<<<<
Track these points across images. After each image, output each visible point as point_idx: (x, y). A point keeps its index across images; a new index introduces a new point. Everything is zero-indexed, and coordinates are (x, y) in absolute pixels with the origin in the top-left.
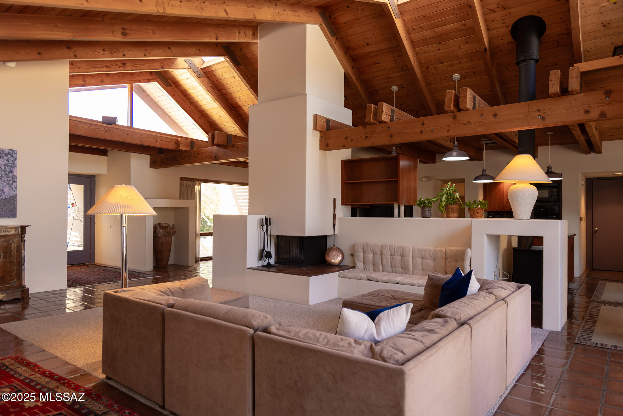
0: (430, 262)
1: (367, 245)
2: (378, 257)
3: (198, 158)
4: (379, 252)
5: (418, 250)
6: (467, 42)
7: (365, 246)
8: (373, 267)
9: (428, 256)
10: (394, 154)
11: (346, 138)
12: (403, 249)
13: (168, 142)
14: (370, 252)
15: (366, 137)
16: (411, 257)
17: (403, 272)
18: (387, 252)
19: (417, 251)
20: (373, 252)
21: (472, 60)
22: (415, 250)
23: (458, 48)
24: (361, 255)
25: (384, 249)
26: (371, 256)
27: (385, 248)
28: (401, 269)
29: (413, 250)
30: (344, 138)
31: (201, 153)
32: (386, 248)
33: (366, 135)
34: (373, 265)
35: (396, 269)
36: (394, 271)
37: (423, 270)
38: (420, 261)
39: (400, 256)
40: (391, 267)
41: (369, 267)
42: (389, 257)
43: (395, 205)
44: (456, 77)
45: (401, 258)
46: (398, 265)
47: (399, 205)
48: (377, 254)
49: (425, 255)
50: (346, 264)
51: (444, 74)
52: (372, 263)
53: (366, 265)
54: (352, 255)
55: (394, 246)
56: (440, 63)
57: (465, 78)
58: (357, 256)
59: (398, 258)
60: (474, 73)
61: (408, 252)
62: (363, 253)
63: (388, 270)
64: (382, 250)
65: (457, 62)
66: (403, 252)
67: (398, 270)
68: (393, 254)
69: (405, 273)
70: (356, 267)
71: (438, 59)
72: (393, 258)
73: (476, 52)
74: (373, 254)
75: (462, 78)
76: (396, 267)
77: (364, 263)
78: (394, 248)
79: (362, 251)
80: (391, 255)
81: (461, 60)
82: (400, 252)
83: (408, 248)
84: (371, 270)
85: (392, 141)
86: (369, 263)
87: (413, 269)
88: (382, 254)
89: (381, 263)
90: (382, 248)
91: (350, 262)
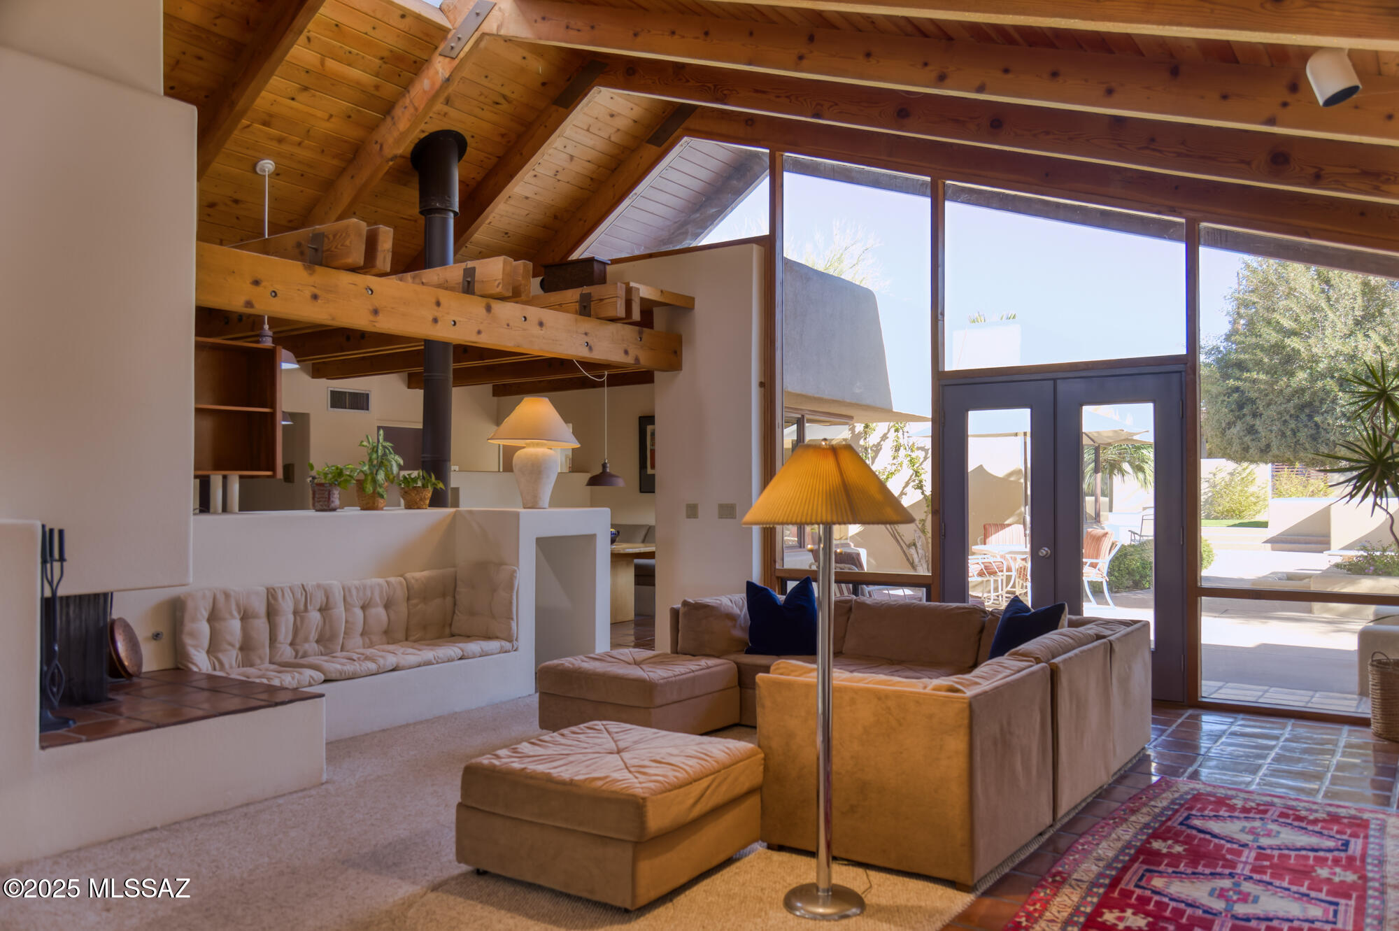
0: (379, 612)
1: (227, 595)
2: (261, 626)
4: (261, 609)
5: (356, 588)
6: (349, 117)
7: (221, 599)
8: (240, 657)
9: (377, 598)
10: (268, 343)
11: (256, 283)
12: (325, 590)
14: (235, 613)
15: (315, 297)
16: (343, 608)
17: (323, 649)
18: (287, 606)
19: (354, 592)
21: (323, 151)
22: (350, 591)
23: (326, 116)
24: (205, 628)
25: (280, 599)
26: (235, 625)
27: (283, 595)
28: (315, 645)
29: (346, 591)
30: (250, 281)
32: (286, 595)
33: (313, 290)
34: (239, 652)
35: (307, 646)
36: (300, 654)
37: (362, 635)
38: (359, 613)
39: (320, 610)
40: (291, 644)
41: (231, 657)
42: (291, 617)
43: (213, 478)
44: (268, 165)
45: (322, 614)
46: (313, 635)
47: (225, 477)
48: (256, 616)
49: (371, 598)
50: (145, 668)
51: (248, 148)
52: (238, 646)
53: (221, 656)
54: (156, 636)
55: (303, 586)
56: (265, 124)
57: (277, 177)
58: (192, 635)
59: (315, 617)
60: (302, 175)
61: (338, 597)
62: (209, 620)
63: (287, 653)
64: (272, 601)
65: (298, 139)
66: (327, 598)
67: (311, 646)
68: (302, 607)
69: (328, 652)
70: (187, 667)
71: (271, 116)
72: (302, 619)
73: (346, 142)
74: (242, 619)
75: (273, 173)
76: (306, 640)
77: (208, 652)
78: (304, 593)
79: (206, 615)
80: (295, 613)
81: (306, 142)
82: (319, 599)
83: (336, 585)
84: (239, 667)
85: (376, 324)
86: (233, 645)
87: (344, 638)
88: (272, 613)
89: (270, 640)
90: (272, 596)
91: (151, 660)
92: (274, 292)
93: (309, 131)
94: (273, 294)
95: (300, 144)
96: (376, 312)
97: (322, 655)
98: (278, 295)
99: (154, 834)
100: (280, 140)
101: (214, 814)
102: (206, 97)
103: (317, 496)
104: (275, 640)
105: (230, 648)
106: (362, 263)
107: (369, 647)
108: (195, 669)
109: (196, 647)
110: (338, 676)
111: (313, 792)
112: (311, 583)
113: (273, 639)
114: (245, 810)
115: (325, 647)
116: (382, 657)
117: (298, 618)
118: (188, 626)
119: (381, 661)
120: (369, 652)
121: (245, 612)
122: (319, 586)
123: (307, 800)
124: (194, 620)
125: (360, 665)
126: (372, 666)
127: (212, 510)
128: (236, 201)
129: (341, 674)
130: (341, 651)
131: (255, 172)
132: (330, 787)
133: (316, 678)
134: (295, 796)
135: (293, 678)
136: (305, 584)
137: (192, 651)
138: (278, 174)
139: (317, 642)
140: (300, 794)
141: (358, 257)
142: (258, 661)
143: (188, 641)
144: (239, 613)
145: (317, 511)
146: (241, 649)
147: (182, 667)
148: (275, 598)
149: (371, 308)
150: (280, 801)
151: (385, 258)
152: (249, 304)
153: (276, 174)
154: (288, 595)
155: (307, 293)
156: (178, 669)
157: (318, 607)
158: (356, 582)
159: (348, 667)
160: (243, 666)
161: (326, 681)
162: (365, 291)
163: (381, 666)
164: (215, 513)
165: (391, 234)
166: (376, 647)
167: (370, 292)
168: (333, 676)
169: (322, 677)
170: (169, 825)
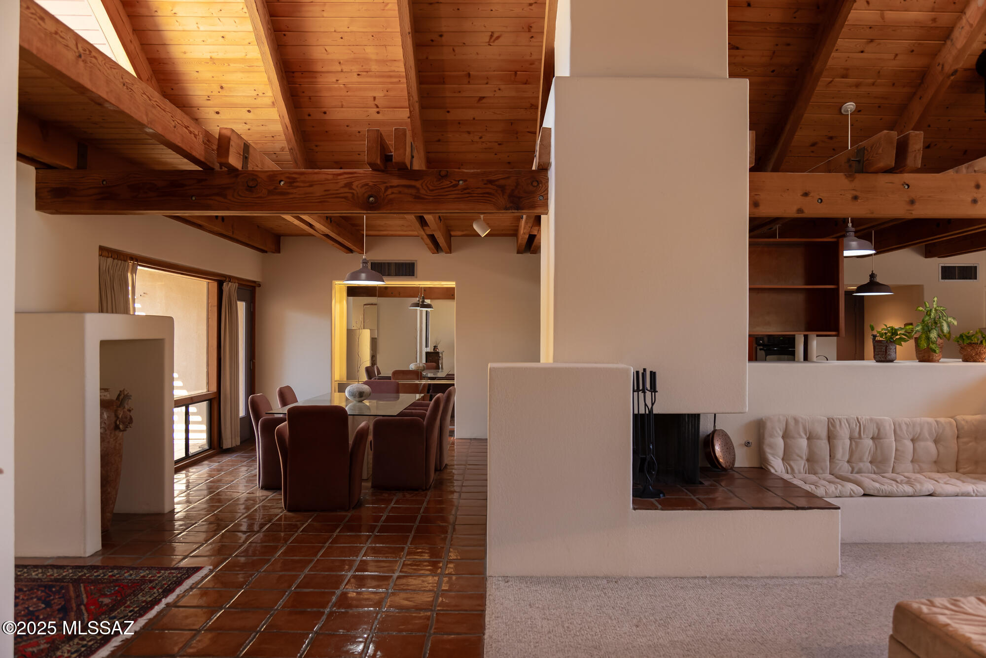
>>>>
> **EXERCISE**: Copy every item above verbatim, but leave out the pictures.

> **ANSWER FOR THE TASK**:
Track these points across images. After each image, output each visible point as point_idx: (x, y). A point keeps its index across images; a new index introduces a new point. Everything is zero-indexed, and coordinates are (x, y) in absolute pixels with the origin in the top-left.
0: (430, 262)
1: (367, 245)
2: (378, 257)
3: (198, 158)
4: (379, 252)
5: (418, 250)
6: (467, 42)
7: (365, 246)
8: (373, 267)
9: (428, 256)
10: (394, 154)
11: (346, 138)
12: (403, 249)
13: (168, 142)
14: (370, 252)
15: (366, 137)
16: (411, 257)
17: (403, 272)
18: (387, 252)
19: (417, 251)
20: (373, 252)
21: (472, 60)
22: (415, 250)
23: (458, 48)
24: (361, 255)
25: (384, 249)
26: (371, 256)
27: (385, 248)
28: (401, 269)
29: (413, 250)
30: (344, 138)
31: (201, 153)
32: (386, 248)
33: (366, 135)
34: (373, 265)
35: (396, 269)
36: (394, 271)
37: (423, 270)
38: (420, 261)
39: (400, 256)
40: (391, 267)
41: (369, 267)
42: (389, 257)
43: (395, 205)
44: (456, 77)
45: (401, 258)
46: (398, 265)
47: (399, 205)
48: (377, 254)
49: (425, 255)
50: (346, 264)
51: (444, 74)
52: (372, 263)
53: (366, 265)
54: (352, 255)
55: (394, 246)
56: (440, 63)
57: (465, 78)
58: (357, 256)
59: (398, 258)
60: (474, 73)
61: (408, 252)
62: (363, 253)
63: (388, 270)
64: (382, 250)
65: (457, 62)
66: (403, 252)
67: (398, 270)
68: (393, 254)
69: (405, 273)
70: (356, 267)
71: (438, 59)
72: (393, 258)
73: (476, 52)
74: (373, 254)
75: (462, 78)
76: (396, 267)
77: (364, 263)
78: (394, 248)
79: (362, 251)
80: (391, 255)
81: (461, 60)
82: (400, 252)
83: (408, 248)
84: (371, 270)
85: (392, 141)
86: (369, 263)
87: (413, 269)
88: (382, 254)
89: (381, 263)
90: (382, 248)
91: (350, 262)
0: (379, 612)
1: (227, 595)
2: (261, 626)
4: (261, 609)
5: (356, 588)
6: (349, 117)
7: (221, 599)
8: (240, 657)
9: (377, 598)
10: (268, 343)
11: (256, 283)
12: (325, 590)
14: (235, 613)
15: (315, 297)
16: (343, 608)
17: (323, 649)
18: (287, 606)
19: (354, 592)
21: (323, 151)
22: (350, 591)
23: (326, 116)
24: (205, 628)
25: (280, 599)
26: (235, 625)
27: (283, 595)
28: (315, 645)
29: (346, 591)
30: (250, 281)
32: (286, 595)
33: (313, 290)
34: (239, 652)
35: (307, 646)
36: (300, 654)
37: (362, 635)
38: (359, 613)
39: (320, 610)
40: (291, 644)
41: (231, 657)
42: (291, 617)
43: (213, 478)
44: (268, 165)
45: (322, 614)
46: (313, 635)
47: (225, 477)
48: (256, 616)
49: (371, 598)
50: (145, 668)
51: (248, 148)
52: (238, 646)
53: (221, 656)
54: (156, 636)
55: (303, 586)
56: (265, 124)
57: (277, 177)
58: (192, 635)
59: (315, 617)
60: (302, 175)
61: (338, 597)
62: (209, 620)
63: (287, 653)
64: (272, 601)
65: (298, 139)
66: (327, 598)
67: (311, 646)
68: (302, 607)
69: (328, 652)
70: (187, 667)
71: (271, 116)
72: (302, 619)
73: (346, 142)
74: (242, 619)
75: (273, 173)
76: (306, 640)
77: (208, 652)
78: (304, 593)
79: (206, 615)
80: (295, 613)
81: (306, 142)
82: (319, 599)
83: (336, 585)
84: (239, 667)
85: (376, 324)
86: (233, 645)
87: (344, 638)
88: (272, 613)
89: (270, 640)
90: (272, 596)
91: (151, 660)
92: (274, 292)
93: (309, 131)
94: (273, 294)
95: (300, 144)
96: (376, 312)
97: (322, 655)
98: (278, 295)
99: (154, 834)
100: (280, 140)
101: (214, 814)
102: (206, 97)
103: (317, 496)
104: (275, 640)
105: (230, 648)
106: (362, 263)
107: (369, 647)
108: (195, 669)
109: (196, 647)
110: (338, 676)
111: (313, 792)
112: (311, 583)
113: (273, 639)
114: (245, 810)
115: (325, 647)
116: (382, 657)
117: (298, 618)
118: (188, 626)
119: (381, 661)
120: (369, 652)
121: (245, 612)
122: (319, 586)
123: (307, 800)
124: (194, 620)
125: (360, 665)
126: (372, 666)
127: (212, 510)
128: (236, 201)
129: (341, 674)
130: (341, 651)
131: (255, 172)
132: (330, 787)
133: (316, 678)
134: (295, 796)
135: (293, 678)
136: (305, 584)
137: (192, 651)
138: (278, 174)
139: (317, 642)
140: (300, 794)
141: (358, 257)
142: (258, 661)
143: (188, 641)
144: (239, 613)
145: (317, 511)
146: (241, 649)
147: (182, 667)
148: (275, 598)
149: (371, 308)
150: (280, 801)
151: (385, 258)
152: (249, 304)
153: (276, 174)
154: (288, 595)
155: (307, 293)
156: (178, 669)
157: (318, 607)
158: (356, 582)
159: (348, 667)
160: (243, 666)
161: (326, 681)
162: (365, 291)
163: (381, 666)
164: (215, 513)
165: (391, 234)
166: (376, 647)
167: (370, 292)
168: (333, 676)
169: (322, 677)
170: (169, 825)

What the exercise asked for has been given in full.